INSTRUCTIONS FOR THE TASK: For every record below, repeat the text exactly and pass over any image.

================================

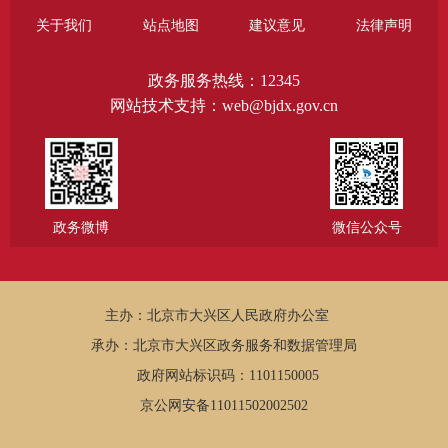
关于我们
站点地图
建议意见
法律声明
政务服务热线：12345
网站技术支持：web@bjdx.gov.cn
政务微博
微信公众号
主办：北京市大兴区人民政府办公室
承办：北京市大兴区政务服务和数据管理局
政府网站标识码：1101150005
京公网安备11011502002502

================================

SOLVED PROBLEM:
关于我们
站点地图
建议意见
法律声明
政务服务热线：12345
网站技术支持：web@bjdx.gov.cn
政务微博
微信公众号
主办：北京市大兴区人民政府办公室
承办：北京市大兴区政务服务和数据管理局
政府网站标识码：1101150005
京公网安备11011502002502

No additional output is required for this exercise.